En una conversación con Sebastián Pedrozo, publicada hace unos meses en estas páginas, González Bertolino se refería a la presencia de los recuerdos que recibimos en la infancia de parte de quienes nos criaron, que pertenecen a una época de la que no tenemos memoria y que se suman a nuestros propios recuerdos. Así, las historias contadas por los mayores, con su despliegue de nombres, lugares y situaciones (trágicas o jocosas, patéticas o moralizantes) se incorporan a nuestros propios recuerdos, como una forma de conectar el pasado de quienes nos precedieron (el presente de ellos) con el futuro que no vieron (nuestro propio presente). Esa asimilación de recuerdos heredados nutre cada página de El origen de las palabras, con especial protagonismo para los padres del autor, las dos abuelas y una serie de personajes del barrio que entran y salen de la historia, reforzando cada uno su aparición a través de un suceso concreto.

La peripecia vital de los progenitores de González Bertolino es presentada a través de una suma de momentos, referidos a situaciones laborales (los trabajos que realiza el padre, por ejemplo, son el disparador para narrar el carácter de un auténtico buscavidas) o determinaciones domiciliarias (la pelea entre la madre del autor y su propio padre en vísperas de una Navidad que determina que abandonen Montevideo y se establezcan en Punta del Este), que el hijo que muchos años después las escribe, desmonta y analiza para horadar su propio sentido de pertenencia. La forma en que el autor se aproxima, mide y bucea en el pasado de sus padres no es la de la lucha intergeneracional o la de la incomprensión existencial, sino la que asume desde el arranque el misterio que siempre significa cualquier vida, en la senda de dos libros notables sobre el vínculo con sus progenitores: Les diré que te recuerdo (1973), de William Peter Blatty, y La invención de la soledad (1982), de Paul Auster.
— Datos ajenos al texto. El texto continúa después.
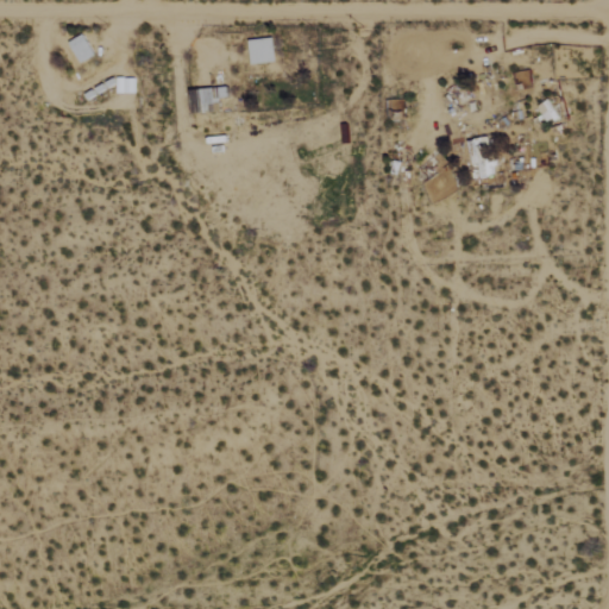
[(94,55),(82,35),(69,42),(80,63),(94,55)]
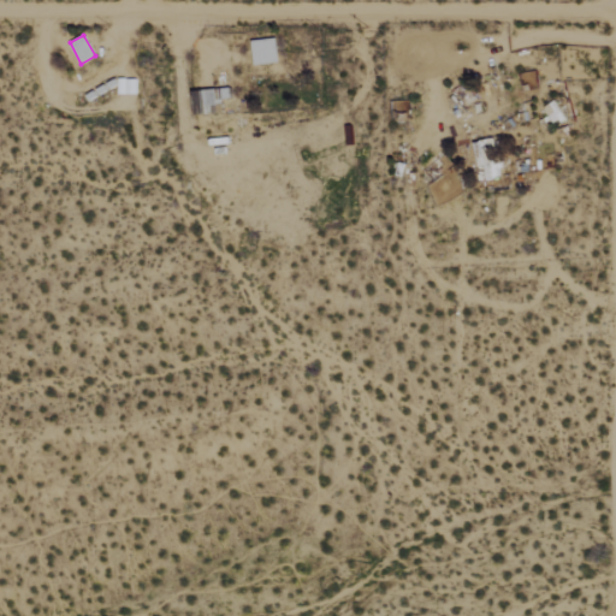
[(279,61),(276,37),(250,42),(255,66),(279,61)]
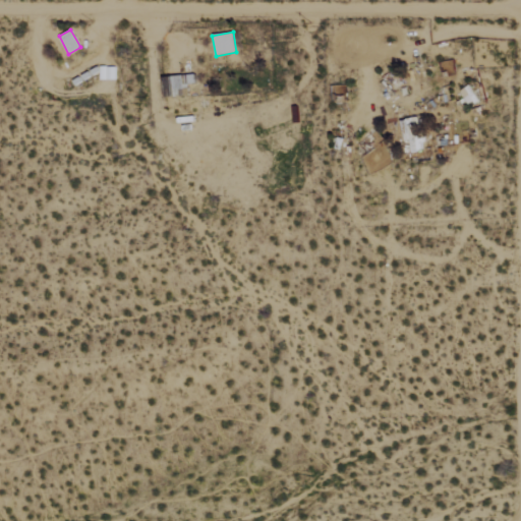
[(182,84),(194,83),(193,74),(180,75),(180,80),(182,79),(182,84)]
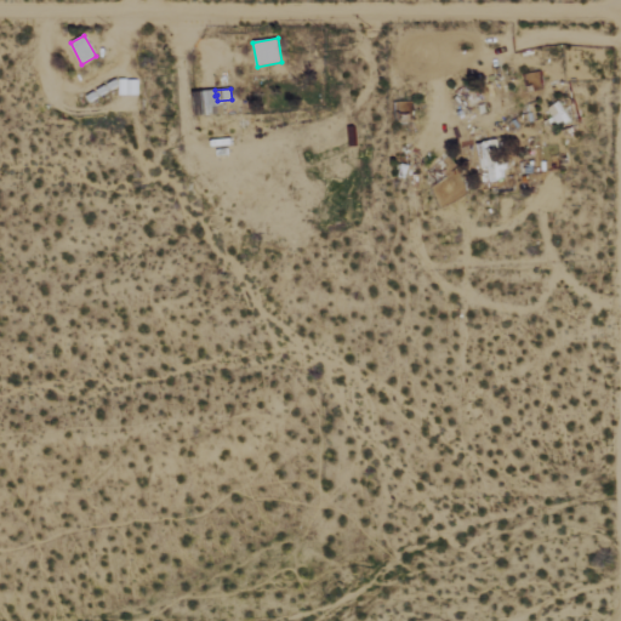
[(557,125),(569,120),(560,102),(548,107),(557,125)]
El otro relato que avanza en paralelo, y que conforma el nodo de El origen de las palabras, es el del lento nacimiento de un escritor. González Bertolino narra las circunstancias que rodearon a la escritura de su primer cuento para la asignatura Idioma Español en el liceo –la búsqueda de unas hojas especiales para no redactarlo en una vulgar cuadernola, la corrección hasta altas horas de la madrugada– y la forma en que la profesora, al contemplar sobre el pupitre la gran cantidad de páginas resultante, en contraste con el magro resultado de los otros alumnos, se convirtió en su primera editora y crítica literaria al decir: “¡Yo no pienso leer eso! No pedí algo tan largo. ¡Qué esperanza!”. A esa página de desconcertante brutalidad, más adelante se antepone una escena que transcurre en el pasillo de un hotel en la ciudad de Minas, durante la entrega del Premio Narradores de Banda Oriental por El increíble Springer, protagonizada por González Bertolino y su padre, en la que el universo parece acomodarse y donde el escritor de la familia tensa las cuerdas profundas de la sensibilidad, sin derrapar en la sensiblería.

Lejos de empantanarse en las ominosas aguas de la llamada “literatura del yo”, con las historias recibidas por sus mayores de forma oral y con sus propias evocaciones, González Bertolino ha compuesto un libro cuyo avance cronológico, dispuesto en tres partes –la primera y más extensa ubicada durante su infancia; la segunda ambientada en su adolescencia y la tercera entre la salida de la adolescencia y la entrada al mundo adulto– es por demás maleable, como lo es, en definitiva, la propia memoria.

El origen de las palabras. De Damián González Bertolino. Montevideo, Estuario, 2021, 324 páginas.